§ Problem to work on: Rewrite the data starting at the line that contains "Would you identify" and ending at the line that contains "0.008266, -0.666662, 1.797400]]", changing "lens line" to "camera line" and leaving everything else unchanged. Omit the pictures.

§ Entries provided:
▼▼▼
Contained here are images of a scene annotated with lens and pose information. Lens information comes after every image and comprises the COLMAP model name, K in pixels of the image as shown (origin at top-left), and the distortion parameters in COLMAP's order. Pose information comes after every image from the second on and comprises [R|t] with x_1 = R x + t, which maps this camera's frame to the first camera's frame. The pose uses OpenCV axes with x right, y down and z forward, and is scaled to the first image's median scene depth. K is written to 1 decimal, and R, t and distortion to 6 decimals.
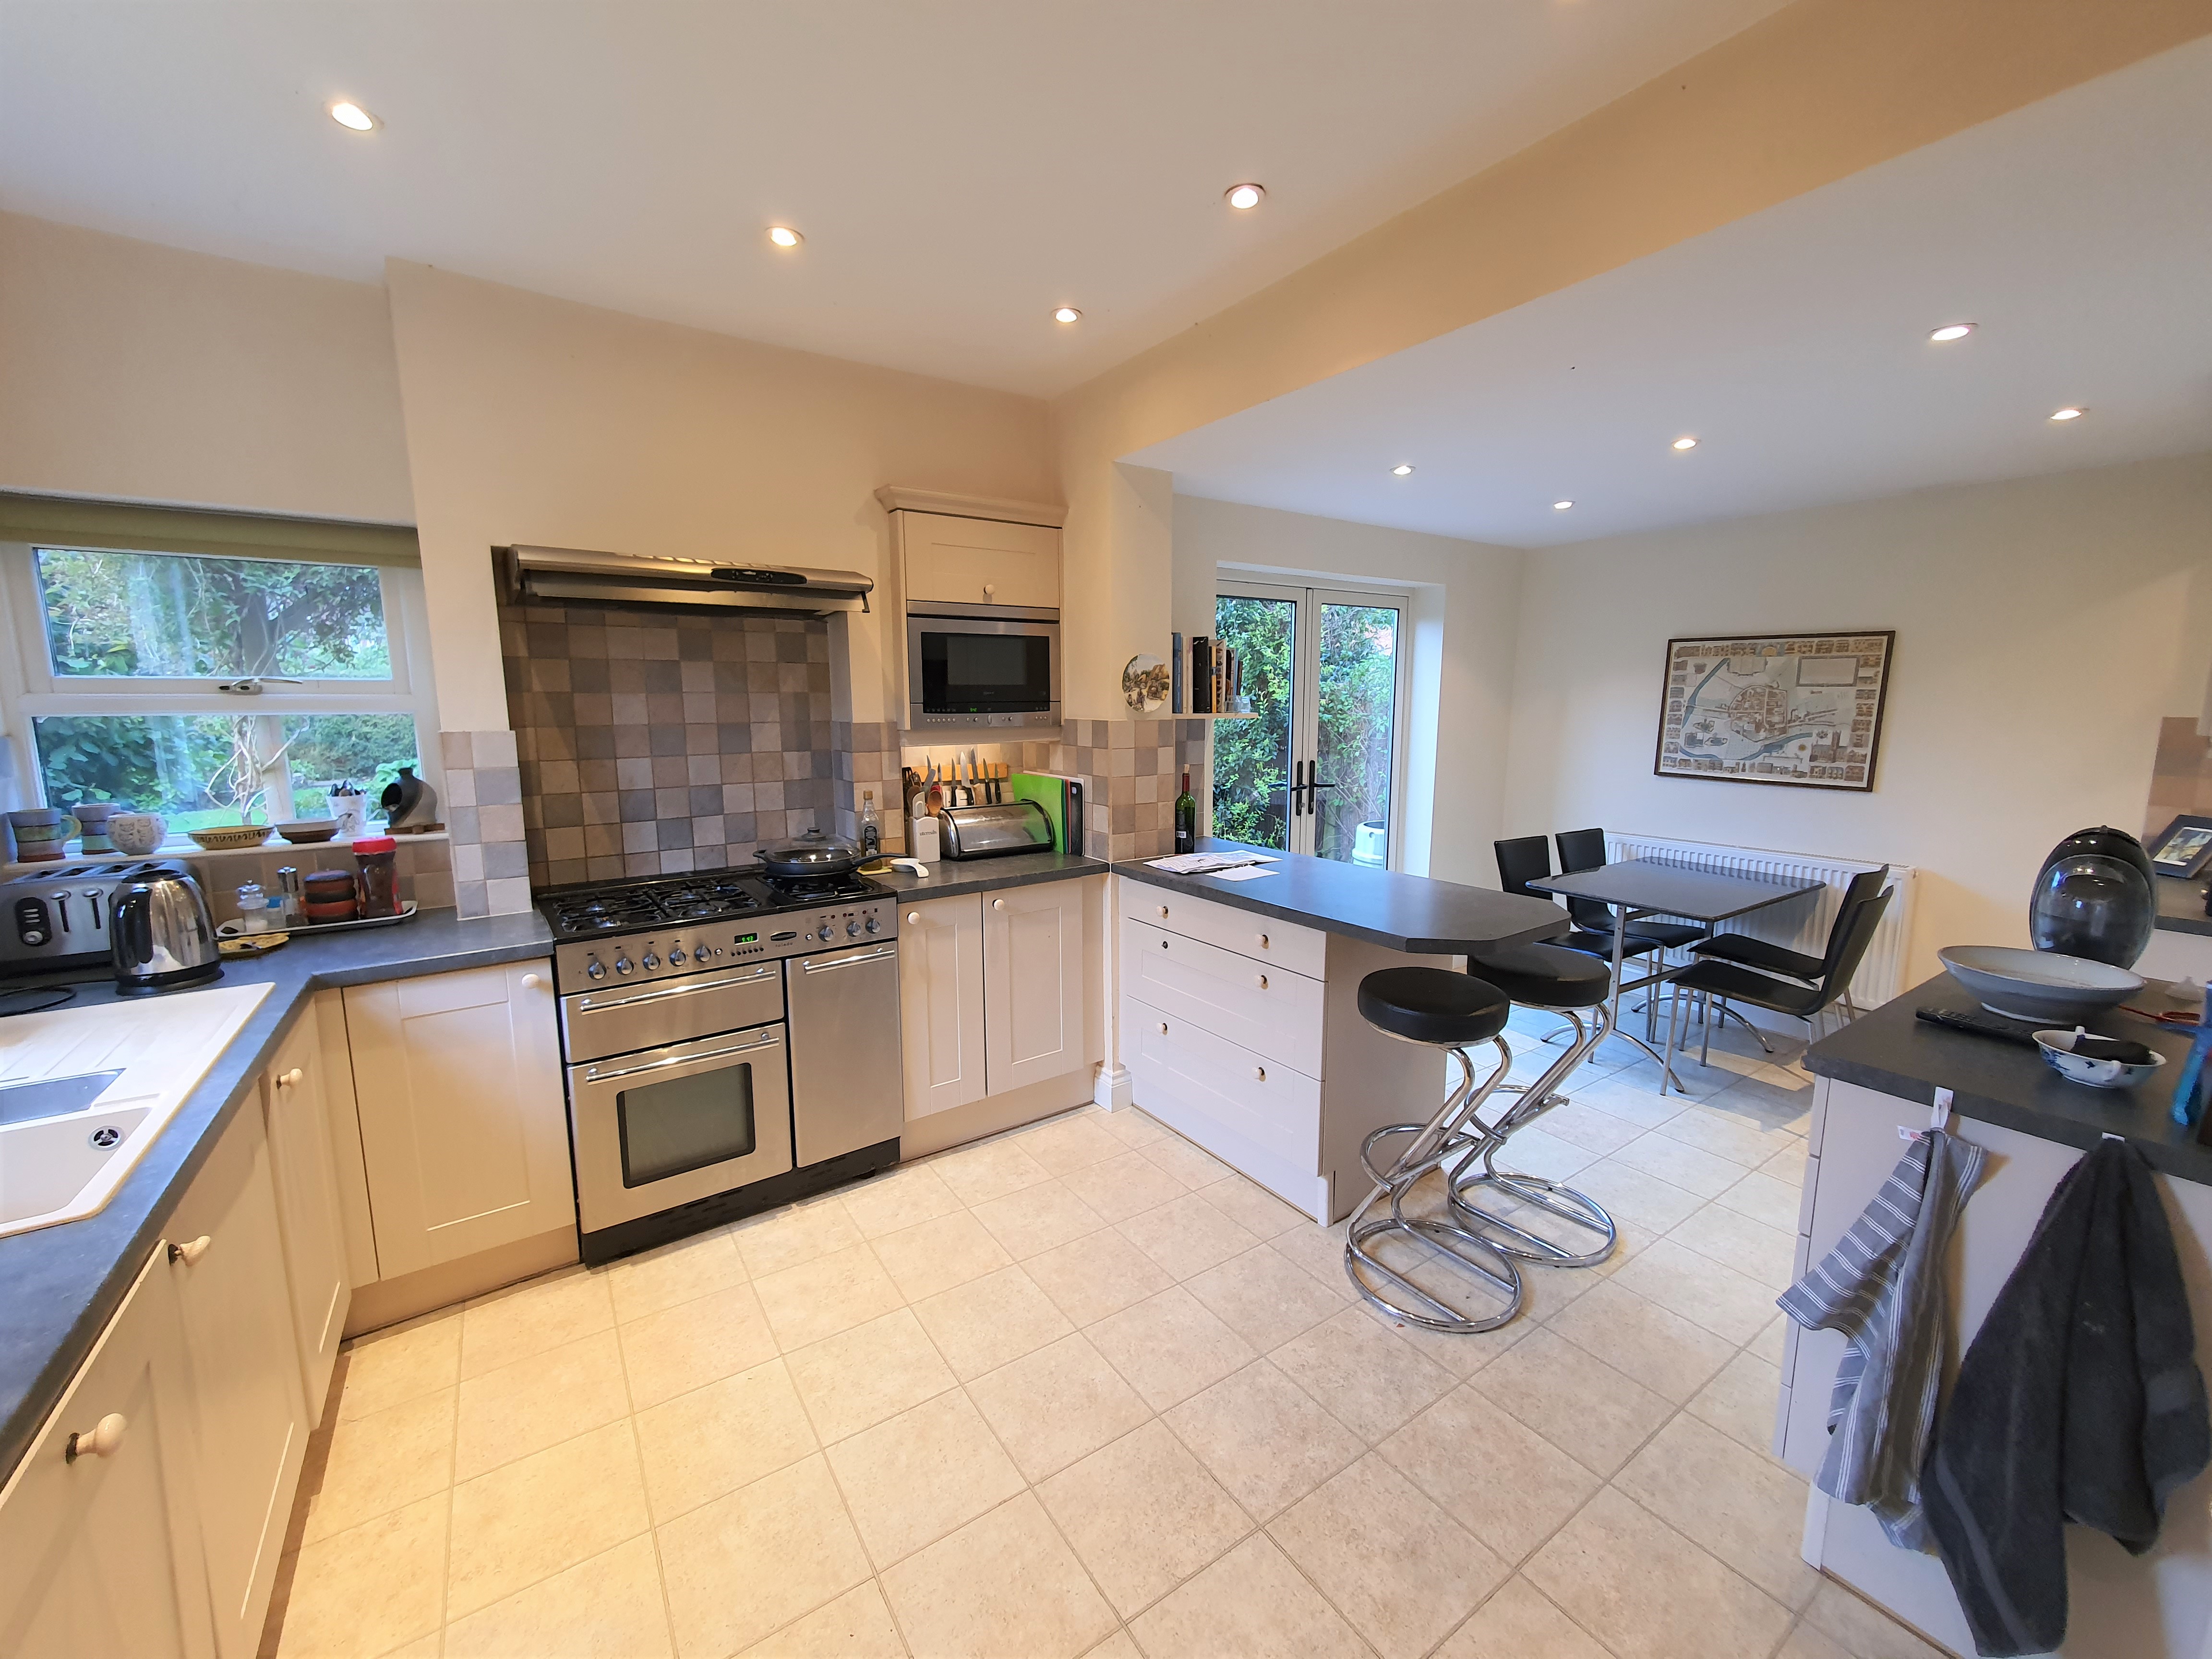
▲▲▲
▼▼▼
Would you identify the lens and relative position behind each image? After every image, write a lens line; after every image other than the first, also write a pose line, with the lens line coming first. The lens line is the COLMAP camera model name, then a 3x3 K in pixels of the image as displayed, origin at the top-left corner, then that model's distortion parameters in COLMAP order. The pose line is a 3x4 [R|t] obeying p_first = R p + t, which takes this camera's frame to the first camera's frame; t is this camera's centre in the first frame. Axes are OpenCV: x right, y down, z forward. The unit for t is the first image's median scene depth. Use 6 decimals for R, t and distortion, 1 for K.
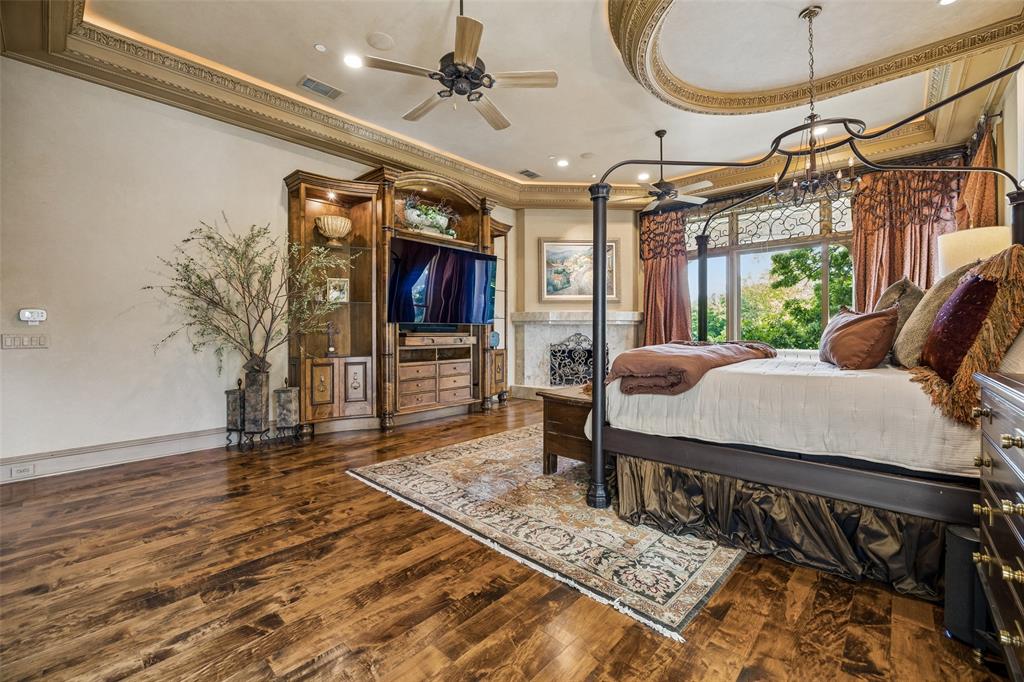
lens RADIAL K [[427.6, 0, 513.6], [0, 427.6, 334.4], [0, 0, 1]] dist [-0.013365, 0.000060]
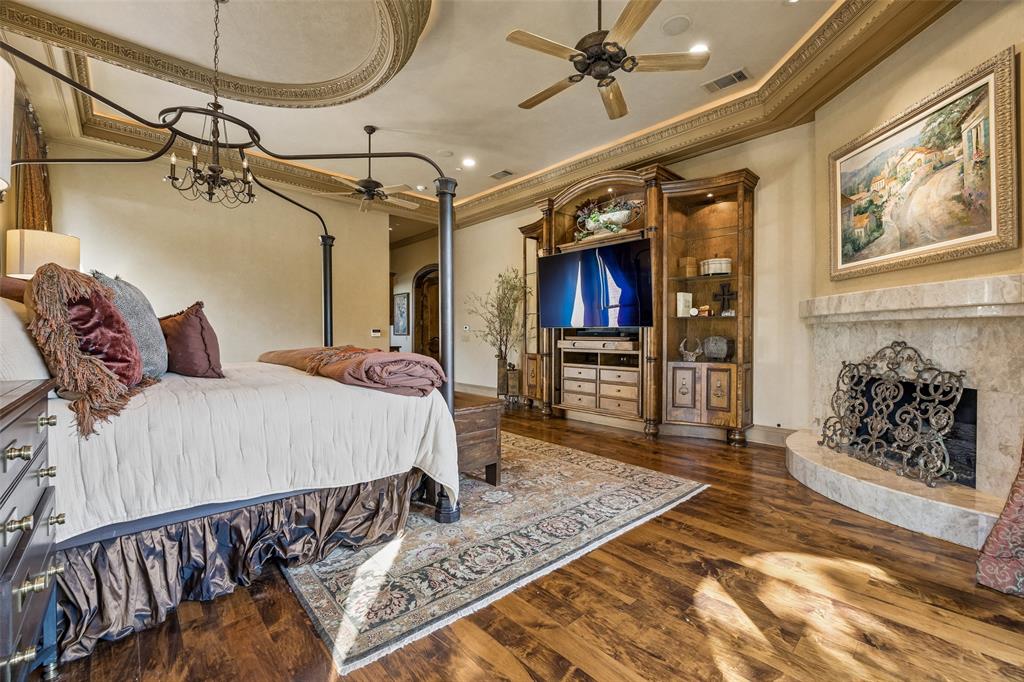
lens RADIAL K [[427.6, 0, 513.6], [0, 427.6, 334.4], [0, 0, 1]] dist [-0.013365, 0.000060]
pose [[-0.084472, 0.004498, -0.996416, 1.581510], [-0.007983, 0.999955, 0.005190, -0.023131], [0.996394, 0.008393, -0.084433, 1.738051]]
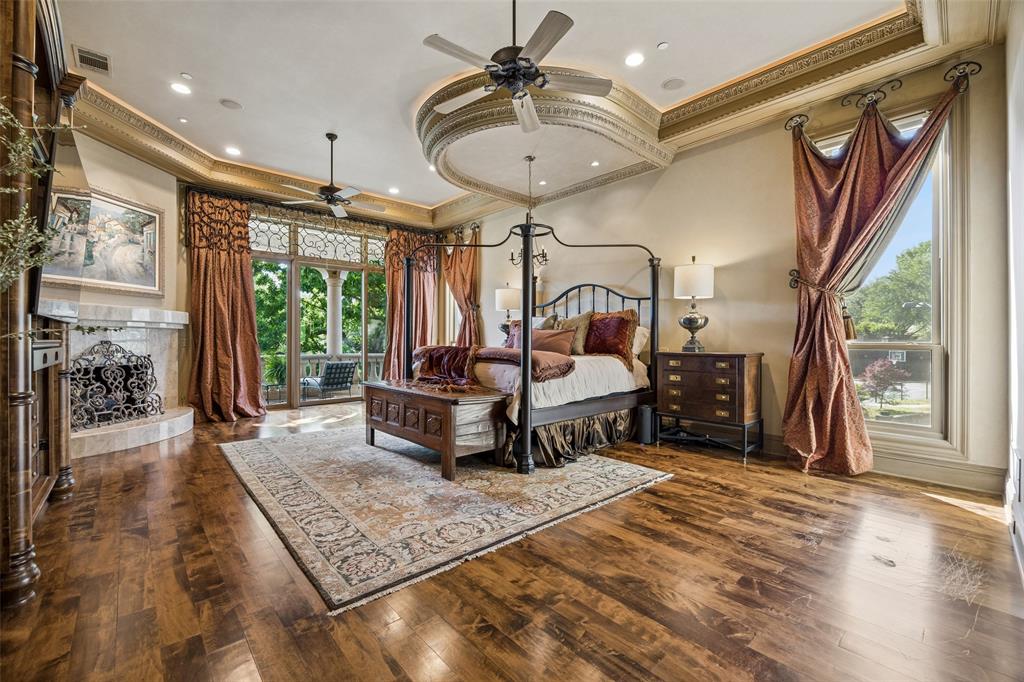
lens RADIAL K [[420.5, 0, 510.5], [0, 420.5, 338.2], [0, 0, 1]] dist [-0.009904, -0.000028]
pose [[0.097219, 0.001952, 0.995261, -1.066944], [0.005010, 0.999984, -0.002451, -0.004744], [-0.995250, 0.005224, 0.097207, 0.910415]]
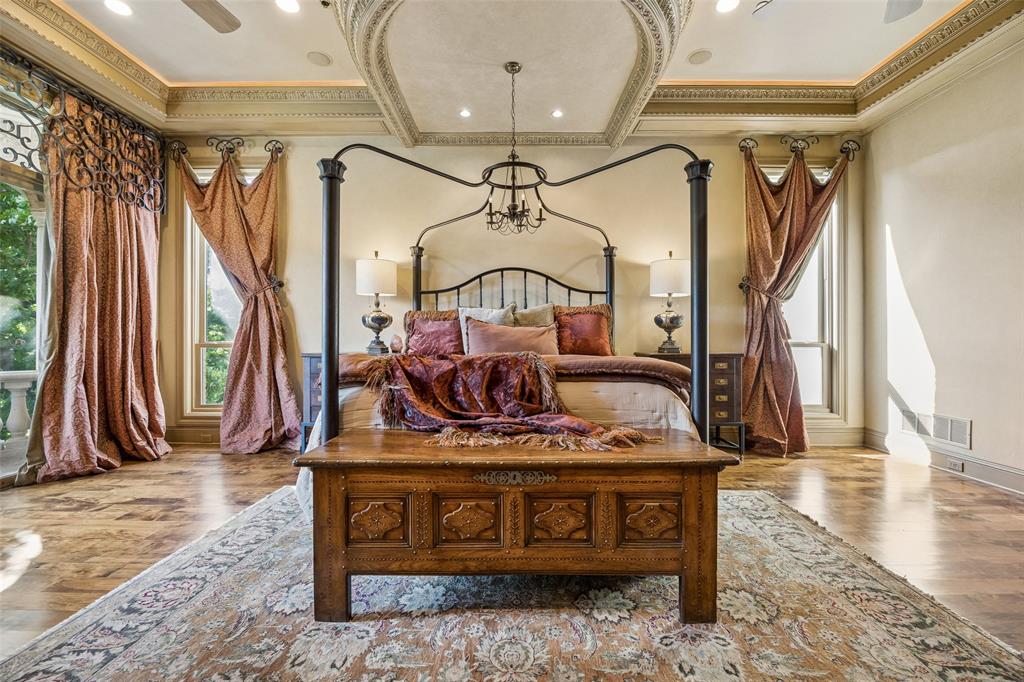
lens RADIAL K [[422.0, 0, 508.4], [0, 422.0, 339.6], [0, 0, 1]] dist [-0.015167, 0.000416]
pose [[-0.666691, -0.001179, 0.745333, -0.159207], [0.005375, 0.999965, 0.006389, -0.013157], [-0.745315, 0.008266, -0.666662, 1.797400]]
▲▲▲
§ Expected output:
Would you identify the lens and relative position behind each image? After every image, write a camera line; after every image other than the first, also write a pose line, with the camera line coming first. The camera line is the COLMAP camera model name, then a 3x3 K in pixels of the image as displayed, origin at the top-left corner, then that model's distortion parameters in COLMAP order. The pose line is a 3x4 [R|t] obeying p_first = R p + t, which takes this camera's frame to the first camera's frame; t is this camera's centre in the first frame. Axes are OpenCV: x right, y down, z forward. The unit for t is the first image's median scene depth. Use 6 decimals for R, t and distortion, 1 for K.
lens RADIAL K [[427.6, 0, 513.6], [0, 427.6, 334.4], [0, 0, 1]] dist [-0.013365, 0.000060]
lens RADIAL K [[427.6, 0, 513.6], [0, 427.6, 334.4], [0, 0, 1]] dist [-0.013365, 0.000060]
pose [[-0.084472, 0.004498, -0.996416, 1.581510], [-0.007983, 0.999955, 0.005190, -0.023131], [0.996394, 0.008393, -0.084433, 1.738051]]
lens RADIAL K [[420.5, 0, 510.5], [0, 420.5, 338.2], [0, 0, 1]] dist [-0.009904, -0.000028]
pose [[0.097219, 0.001952, 0.995261, -1.066944], [0.005010, 0.999984, -0.002451, -0.004744], [-0.995250, 0.005224, 0.097207, 0.910415]]
lens RADIAL K [[422.0, 0, 508.4], [0, 422.0, 339.6], [0, 0, 1]] dist [-0.015167, 0.000416]
pose [[-0.666691, -0.001179, 0.745333, -0.159207], [0.005375, 0.999965, 0.006389, -0.013157], [-0.745315, 0.008266, -0.666662, 1.797400]]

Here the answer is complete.